Polyploidy is a major driver of evolutionary change. Autopolyploids, which arise by within-species whole-genome duplication, carry multiple nearly identical copies of each chromosome. This presents an existential challenge to sexual reproduction. Meiotic chromosome segregation requires formation of DNA crossovers (COs) between two homologous chromosomes. How can this outcome be achieved when more than two essentially equivalent partners are available? We addressed this question by comparing diploid, neo-autotetraploid, and established autotetraploid Arabidopsis arenosa using new approaches for analysis of meiotic CO patterns in polyploids. We discover that crossover interference, the classical process responsible for patterning of COs in diploid meiosis, is defective in the neo-autotetraploid but robust in the established autotetraploid. The presented findings suggest that, initially, diploid-like interference fails to act effectively on multivalent pairing and accompanying pre-CO recombination interactions and that stable autopolyploid meiosis can emerge by evolution of a “supercharged” interference process, which can now act effectively on such configurations. Thus, the basic interference mechanism responsible for simplifying CO patterns along chromosomes in diploid meiosis has evolved the capability to also simplify CO patterns among chromosomes in autopolyploids, thereby promoting bivalent formation. We further show that evolution of stable autotetraploidy preadapts meiosis to higher ploidy, which in turn has interesting mechanistic and evolutionary implications.

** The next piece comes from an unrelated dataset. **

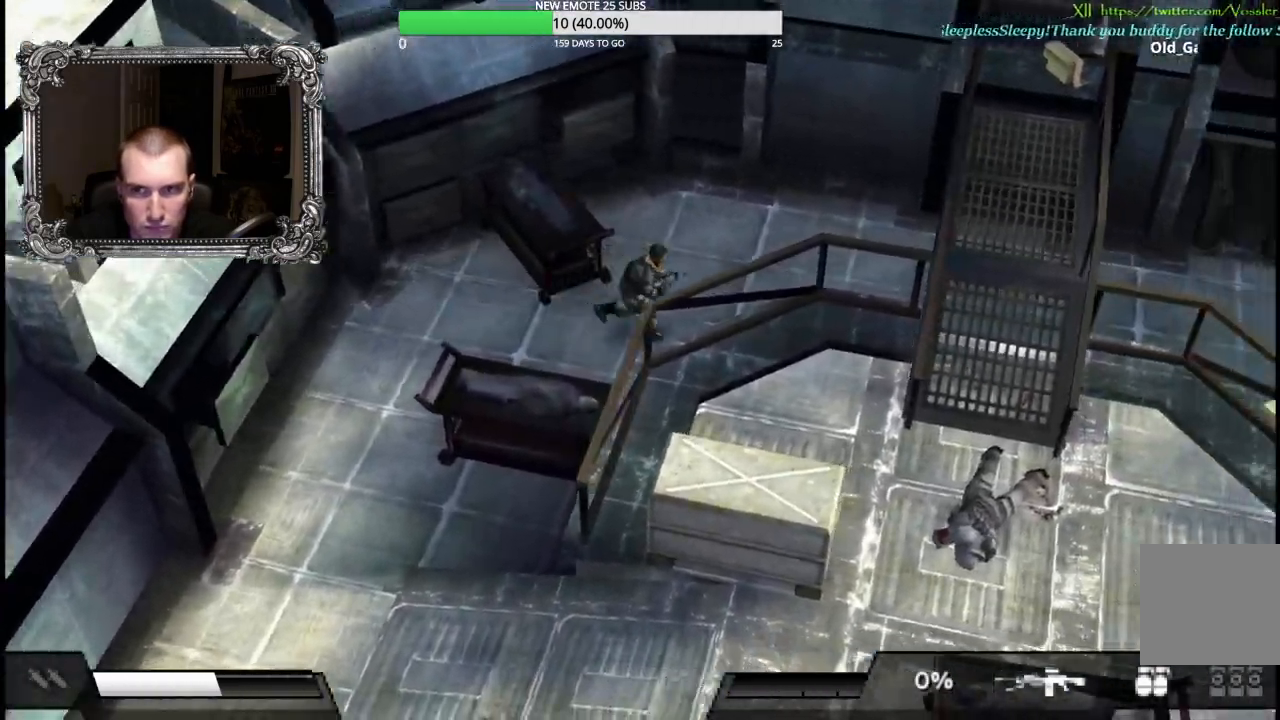
{"buttons": ["R2"], "left_stick": "right", "right_stick": "center", "events": []}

多倍体是进化变化的主要驱动力。同源多倍体由种内全基因组复制产生，每条染色体携带多个几乎相同的拷贝。这对有性生殖提出了生存挑战。减数分裂染色体分离需要在两条同源染色体之间形成 DNA 交叉 (CO)。当有两个以上基本上同等的合作伙伴可用时，如何实现这一结果？我们通过比较二倍体、新同源四倍体和已建立的同源四倍体拟南芥来解决这个问题使用新方法分析多倍体中的减数分裂 CO 模式。我们发现交叉干扰，即在二倍体减数分裂中负责 COs 模式的经典过程，在新同源四倍体中是有缺陷的，但在已建立的同源四倍体中是稳健的。所提出的研究结果表明，最初，二倍体样干扰不能有效地作用于多价配对和伴随的前 CO 重组相互作用，并且稳定的同源多倍体减数分裂可以通过“增压”干扰过程的演变而出现，现在可以有效地作用于这种配置。因此，在二倍体减数分裂中，负责简化沿染色体的 CO 模式的基本干扰机制已经发展出简化 CO 模式的能力。同源多倍体中的染色体，从而促进二价形成。我们进一步表明，稳定的同源四倍体的进化使减数分裂预适应更高的倍性，这反过来又具有有趣的机制和进化意义。